Exquisitely observed and wickedly playful, The Waiter is a novel for lovers of food, wine, and of European sensibilities, but also for anyone who spends time in restaurants, on either side of the service.
'Delicious.' New York Times
'As if The Remains of the Day had been written by Kingsley Amis . . . brilliantly exquisite . . . This book is a meal you won't want to finish.' J. Ryan Stradal
'A sly amuse bouche of a novel . . . its atmosphere and observations are deliciously rich.' Mail on Sunday
Welcome to The Hills, Oslo's most esteemed restaurant, an institution stewed in tradition and clinging to the faded grandeur of old Europe.
A neurotic waiter tends to the desires of his clientele. Aristocrats and artistes, wealthy widows and roguish entrepreneurs, he observes all their dramas with a wit as sharp as a filleting knife.

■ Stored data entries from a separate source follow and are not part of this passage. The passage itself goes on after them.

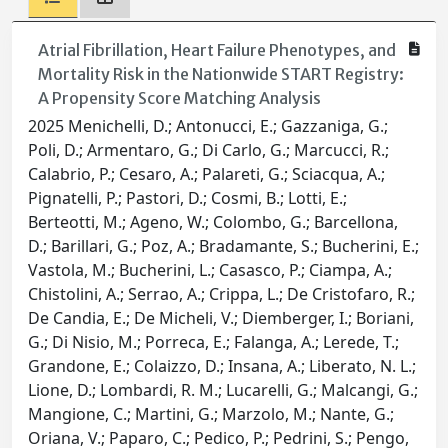
Atrial Fibrillation, Heart Failure Phenotypes, and
Mortality Risk in the Nationwide START Registry:
A Propensity Score Matching Analysis
2025 Menichelli, D.; Antonucci, E.; Gazzaniga, G.;
Poli, D.; Armentaro, G.; Di Carlo, G.; Marcucci, R.;
Calabrio, P.; Cesaro, A.; Palareti, G.; Sciacqua, A.;
Pignatelli, P.; Pastori, D.; Cosmi, B.; Lotti, E.;
Berteotti, M.; Ageno, W.; Colombo, G.; Barcellona,
D.; Barillari, G.; Poz, A.; Bradamante, S.; Bucherini, E.;
Vastola, M.; Bucherini, L.; Casasco, P.; Ciampa, A.;
Chistolini, A.; Serrao, A.; Crippa, L.; De Cristofaro, R.;
De Candia, E.; De Micheli, V.; Diemberger, I.; Boriani,
G.; Di Nisio, M.; Porreca, E.; Falanga, A.; Lerede, T.;
Grandone, E.; Colaizzo, D.; Insana, A.; Liberato, N. L.;
Lione, D.; Lombardi, R. M.; Lucarelli, G.; Malcangi, G.;
Mangione, C.; Martini, G.; Marzolo, M.; Nante, G.;
Oriana, V.; Paparo, C.; Pedico, P.; Pedrini, S.; Pengo,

At table ten sits the impeccable Mr Graham, impatiently awaiting a special guest. When at last she arrives - young, beautiful, mysterious - she will prove to be a challenging new flavour, threatening both our waiter's nerves, and the delicately balanced ingredients of the room.
As if The Remains of the Day had been written by Kingsley Amis, The Waiter is a brilliantly exquisite view into an uproariously vigilant life of service and protocol. In Faldbakken’s skilled hands, a mordant, lonely waiter in a declining restaurant becomes a raw, scrupulous force, powering one of the most purely entertaining novels I've read in years. This book is a meal you won’t want to finish.
Faldbakken has a way with non-action. He builds a delicious tension between the paucity of events and the lavishness of the technique with which they are described.
A sly amuse bouche of a novel . . . its atmosphere and observations are deliciously rich.
Bringing to mind Mervyn Peake and Wes Anderson, with some of Nathanael West’s deadpan grotesque, this is a beguiling, quirky entertainment.